Reading text ->
The Government considers that the lack of proportionality is evident in the case of fixed bottom gears, whose significant adverse impact has not been established either by the International Council for the Exploration of the Sea (ICES) or by the European Commission, and whose activity has not been taken into account when designing possible scenarios for action.
Similarly, the complaint filed by Spain also questions the proportionality of the system for determining the areas of vulnerable marine ecosystems, given that the polygons identified are not uniform according to latitude, generating much larger closed areas in Spanish waters than in other more northerly latitudes. This methodology ultimately leads to the closure of excessively large areas around where vulnerable ecosystems have been detected, which particularly affects Spain due to its smaller continental shelf.
It is also questioned that the best available information has not been used, such as that from projects such as INDEMARES and INTEMARES, on knowledge of the marine environment for the management of Natura 2000 Network sites, which are co-financed by the European Union and whose data would have allowed for better decision-making.

Given information ->
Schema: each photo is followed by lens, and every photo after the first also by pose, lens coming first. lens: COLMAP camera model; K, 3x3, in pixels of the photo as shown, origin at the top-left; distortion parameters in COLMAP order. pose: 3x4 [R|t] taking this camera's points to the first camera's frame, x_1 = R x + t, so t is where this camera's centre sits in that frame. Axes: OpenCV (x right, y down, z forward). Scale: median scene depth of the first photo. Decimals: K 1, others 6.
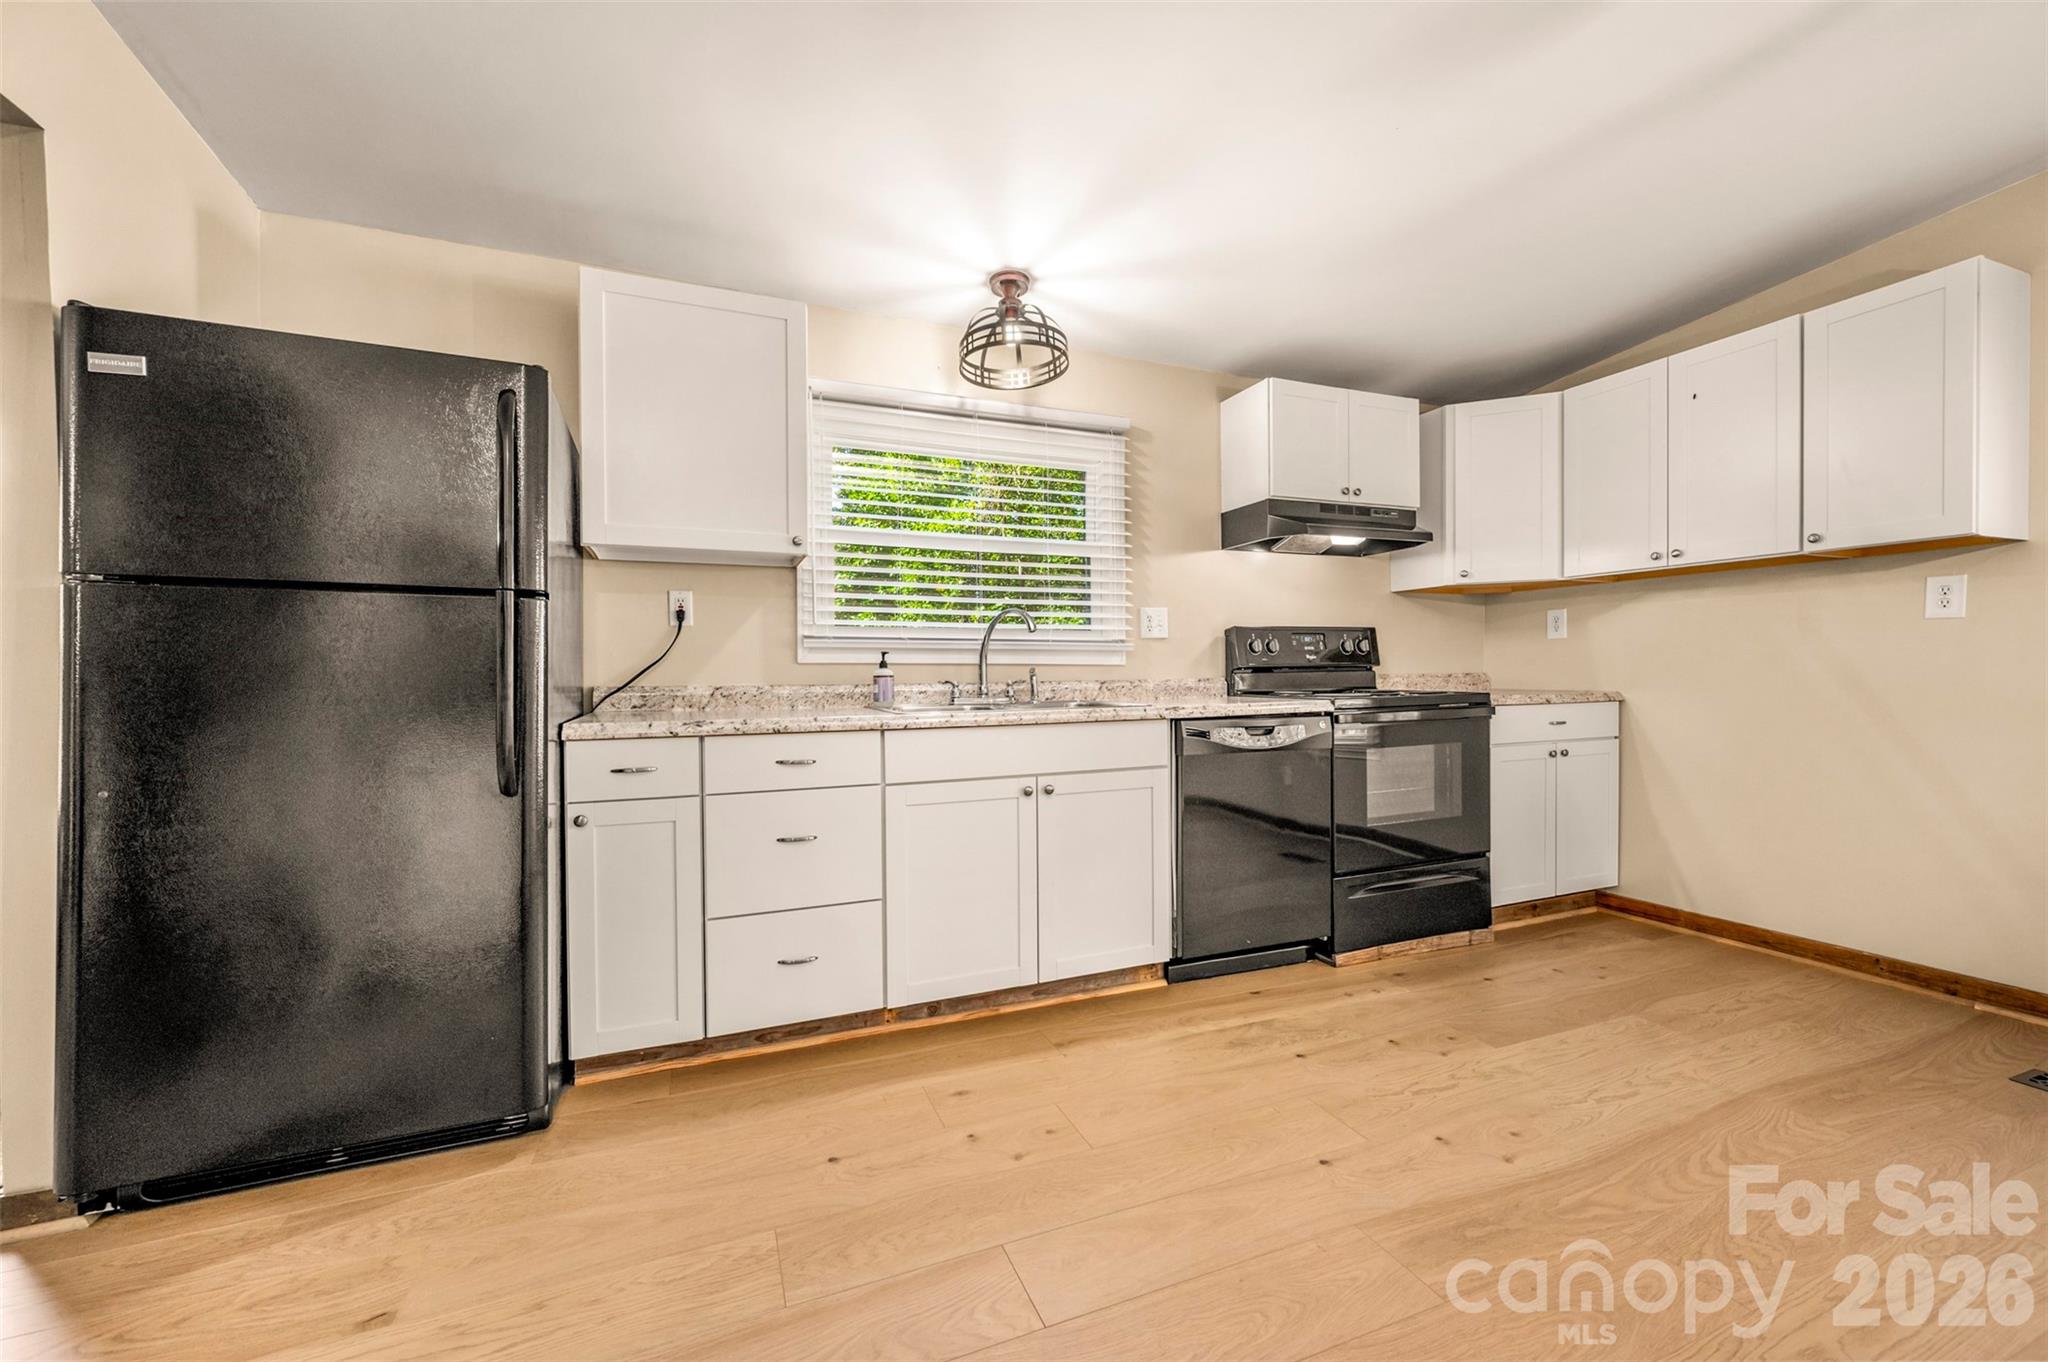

Parts of the exercise ->
a: According to the text on Spain's complaint, which two bodies have not established a significant adverse impact of fixed bottom gears?
b: Using the text on Spain's complaint, explain why the system for determining the areas of vulnerable marine ecosystems particularly affects Spain.
c: Carry on the text on Spain's complaint from the point where it stops.
The lines above can be left aside.

Expected responses ->
a: The International Council for the Exploration of the Sea (ICES) and the European Commission.

b: The polygons identified are not uniform according to latitude, so they generate much larger closed areas in Spanish waters than at more northerly latitudes. This leads to the closure of excessively large areas around the places where vulnerable ecosystems have been detected, which hits Spain particularly hard because of its smaller continental shelf.

c:
The application also questions the fact that the basic regulation can establish an indiscriminate prohibition between the different gears, without infringing the provisions of the Common Fisheries Policy and, once again, the principle of proportionality. Similarly, it raises the question of whether the European Commission’s choice of the scenarios set out in the ICES report are proper to an implementing act.
In any case, in line with the Spanish Government’s commitment to the sustainability and protection of marine ecosystems, Spain will continue to work and collaborate with the European Commission, in parallel to the legal proceedings, to achieve a solution as soon as possible so that the Spanish and Community fisheries sector is not affected by this unjust situation.